CRÍTICA: Salve os humanos, mate os animais?

Okja não é sobre amor, é sobre consciência

Os movimentos frenéticos e a fala rápida e bem-humorada, ao som de uma bateria, revelam a CEO Lucy Mirando, da Mirando Corporação, em uma apresentação que irá mudar a vida de seus funcionários e o rumo da empresa. Na apresentação, o filme Okja traz uma crítica discreta aos profissionais completamente assessorados por publicitários que fazem todo o trabalho “pesado” para que seus chefes sejam bem vistos em seus discursos, como acontece com Lucy, vivida pela atriz Tilda Swinton.

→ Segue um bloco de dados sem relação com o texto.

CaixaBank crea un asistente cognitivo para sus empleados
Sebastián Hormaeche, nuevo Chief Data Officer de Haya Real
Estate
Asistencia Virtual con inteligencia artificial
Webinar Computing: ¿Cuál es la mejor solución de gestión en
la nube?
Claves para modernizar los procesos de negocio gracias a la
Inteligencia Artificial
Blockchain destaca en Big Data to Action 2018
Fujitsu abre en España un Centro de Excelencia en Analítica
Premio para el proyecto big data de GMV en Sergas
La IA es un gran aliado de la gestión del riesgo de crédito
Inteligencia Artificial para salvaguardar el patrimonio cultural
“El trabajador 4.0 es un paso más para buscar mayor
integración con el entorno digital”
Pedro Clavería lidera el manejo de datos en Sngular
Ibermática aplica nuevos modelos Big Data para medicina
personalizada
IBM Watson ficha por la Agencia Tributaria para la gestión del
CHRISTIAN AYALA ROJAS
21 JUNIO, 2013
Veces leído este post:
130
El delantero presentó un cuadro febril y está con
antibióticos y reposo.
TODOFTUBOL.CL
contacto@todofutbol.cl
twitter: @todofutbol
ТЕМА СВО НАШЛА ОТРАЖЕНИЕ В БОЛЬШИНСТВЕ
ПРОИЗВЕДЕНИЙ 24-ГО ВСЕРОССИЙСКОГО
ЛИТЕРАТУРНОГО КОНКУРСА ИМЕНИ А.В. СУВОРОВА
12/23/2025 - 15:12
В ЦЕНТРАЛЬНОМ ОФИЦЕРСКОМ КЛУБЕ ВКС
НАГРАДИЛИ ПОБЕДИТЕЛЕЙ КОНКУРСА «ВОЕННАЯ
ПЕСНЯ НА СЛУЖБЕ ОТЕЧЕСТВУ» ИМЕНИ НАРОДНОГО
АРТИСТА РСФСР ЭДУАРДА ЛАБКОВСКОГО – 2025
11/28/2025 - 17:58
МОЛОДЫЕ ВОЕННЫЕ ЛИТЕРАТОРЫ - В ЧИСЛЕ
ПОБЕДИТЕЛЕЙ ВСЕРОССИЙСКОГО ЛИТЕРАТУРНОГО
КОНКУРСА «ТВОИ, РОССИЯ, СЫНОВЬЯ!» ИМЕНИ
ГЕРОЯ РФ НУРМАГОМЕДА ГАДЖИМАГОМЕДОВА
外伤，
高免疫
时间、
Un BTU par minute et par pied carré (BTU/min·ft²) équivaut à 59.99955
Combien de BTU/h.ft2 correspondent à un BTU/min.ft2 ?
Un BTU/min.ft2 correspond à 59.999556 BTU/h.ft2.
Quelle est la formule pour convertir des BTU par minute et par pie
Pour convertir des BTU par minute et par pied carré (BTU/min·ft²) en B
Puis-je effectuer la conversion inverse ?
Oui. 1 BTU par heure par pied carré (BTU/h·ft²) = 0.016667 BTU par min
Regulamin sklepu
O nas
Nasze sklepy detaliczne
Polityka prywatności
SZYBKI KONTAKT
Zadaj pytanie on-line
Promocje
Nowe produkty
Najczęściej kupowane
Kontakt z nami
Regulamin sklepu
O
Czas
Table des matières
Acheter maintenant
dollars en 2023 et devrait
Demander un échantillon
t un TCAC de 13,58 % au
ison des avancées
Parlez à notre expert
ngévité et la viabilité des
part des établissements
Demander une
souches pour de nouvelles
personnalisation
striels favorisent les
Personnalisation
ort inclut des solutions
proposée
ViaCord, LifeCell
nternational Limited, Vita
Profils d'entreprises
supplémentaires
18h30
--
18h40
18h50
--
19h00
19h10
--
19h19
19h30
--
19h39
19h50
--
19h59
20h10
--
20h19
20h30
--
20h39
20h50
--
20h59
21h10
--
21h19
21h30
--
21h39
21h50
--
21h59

Mirando propõe à sua empresa a esperança de acabar com a fome do mundo: os porcos gigantes. Através de experimentos e modificação genética, esses animais seriam criados por fazendeiros “especiais” em 26 lugares do mundo para que atingissem o estado ideal para reprodução da nova espécie, com o prazo de 10 anos. Passado esse tempo, a empresa criaria o concurso de melhor porco gigante. Além de matar a fome, eles cumpririam outro grande papel: limpar a imagem de empresa poluente de Mirando, criada pela explosão de um lago em função da quantidade de lixo tóxico depositado nele.

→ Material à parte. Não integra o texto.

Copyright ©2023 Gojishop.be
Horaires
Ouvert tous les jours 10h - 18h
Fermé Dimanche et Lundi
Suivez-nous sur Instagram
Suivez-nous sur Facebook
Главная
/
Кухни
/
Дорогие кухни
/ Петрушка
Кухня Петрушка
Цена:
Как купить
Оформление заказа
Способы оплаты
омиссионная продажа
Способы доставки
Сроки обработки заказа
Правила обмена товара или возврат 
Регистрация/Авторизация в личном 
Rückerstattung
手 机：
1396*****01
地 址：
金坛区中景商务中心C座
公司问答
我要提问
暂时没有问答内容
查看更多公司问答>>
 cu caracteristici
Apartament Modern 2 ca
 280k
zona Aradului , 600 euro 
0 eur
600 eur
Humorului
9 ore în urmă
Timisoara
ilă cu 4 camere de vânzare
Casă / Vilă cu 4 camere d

A trama conta com uma animação e efeitos especiais para apresentar Okja, o bicho, vivendo com seus criadores em meio à natureza coreana. A relação muito usada no cinema para ganhar o coração dos espectadores, neste caso, apresenta a porca gigante como um animal fofo e divertido ao lado de sua doce criadora, Mihka.

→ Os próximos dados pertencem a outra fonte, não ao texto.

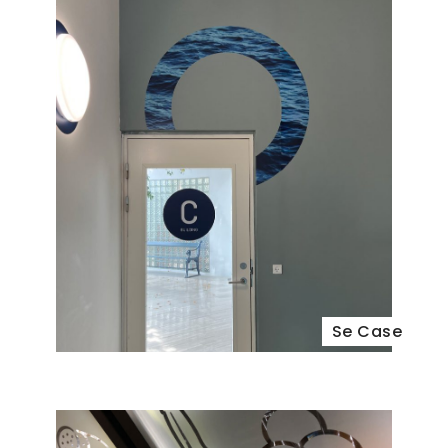
Se Case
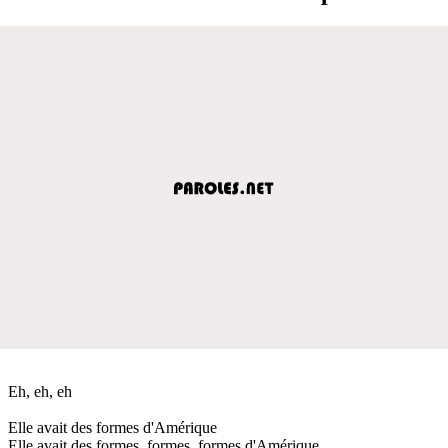
Eh, eh, eh
Elle avait des formes d'Amérique
Elle avait des formes, formes, formes d'Amérique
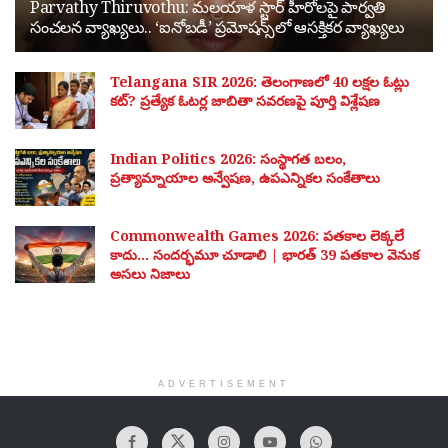
Parvathy Thiruvothu: మలయాళ స్టార్ హీరోలపై పార్వతి
సంచలన వ్యాఖ్యలు.. ‘ఐనోబడీ’ ప్రమోషన్స్‌లో ఆసక్తికర వ్యాఖ్యలు
Telangana SIR 2026: తెలంగాణలో 40 లక్షల ఓట్లు
కట్? ప్రత్యేక ఓటర్ల జాబితా సవరణపై పూర్తి విశ్లేషణ
Indian Politics 2026: సంస్థాగత బలం,
ప్రత్యామ్నాయాల అన్వేషణ, ఉపఎన్నికల సంకేతాలు
Commonwealth Games 2026: పతకాల లెక్కలే
కాదు… సందర్భమూ చూడాలి | భారత్ 39 పతకాల వెనుక
అసలు నిజాలు
ADVERTISEMENT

A primeira reviravolta se dá quando o canal de televisão de Mirando chega para apresentar Okja e levá-la para Nova Iorque. Enganada por seu avô, o tutor da porca, Mihka vai em busca de sua companheira, trazendo o drama ao filme. O grande conflito se dá quando um grupo clandestino de protetores de animais rouba Okja da equipe de Mirando. Somente quando o grupo captura a porca e Mihka finalmente a encontra é que o filme mostra a que veio: trata-se de uma crítica brutal ao sacrifício dos animais.

Por fim, o longa contrapõe o sacrifício bárbaro de animais e o consumo exacerbado de carne ao amor entre Mikha e a Okja e a organizações clandestinas de proteção aos animais. Com cenas que revelam as atrocidades cometidas com os animais e o sistema doentio de consumo de carne, faz o espectador pensar sobre a indústria alimentícia, as condições de vida e morte dos animais. As cenas são baseadas na realidade dos frigoríficos, mostrando os animais em condições de extrema agressão e sujeira.

Okja é – ou pelo menos deveria ser – um soco no estômago, principalmente se ele estiver cheio de animais.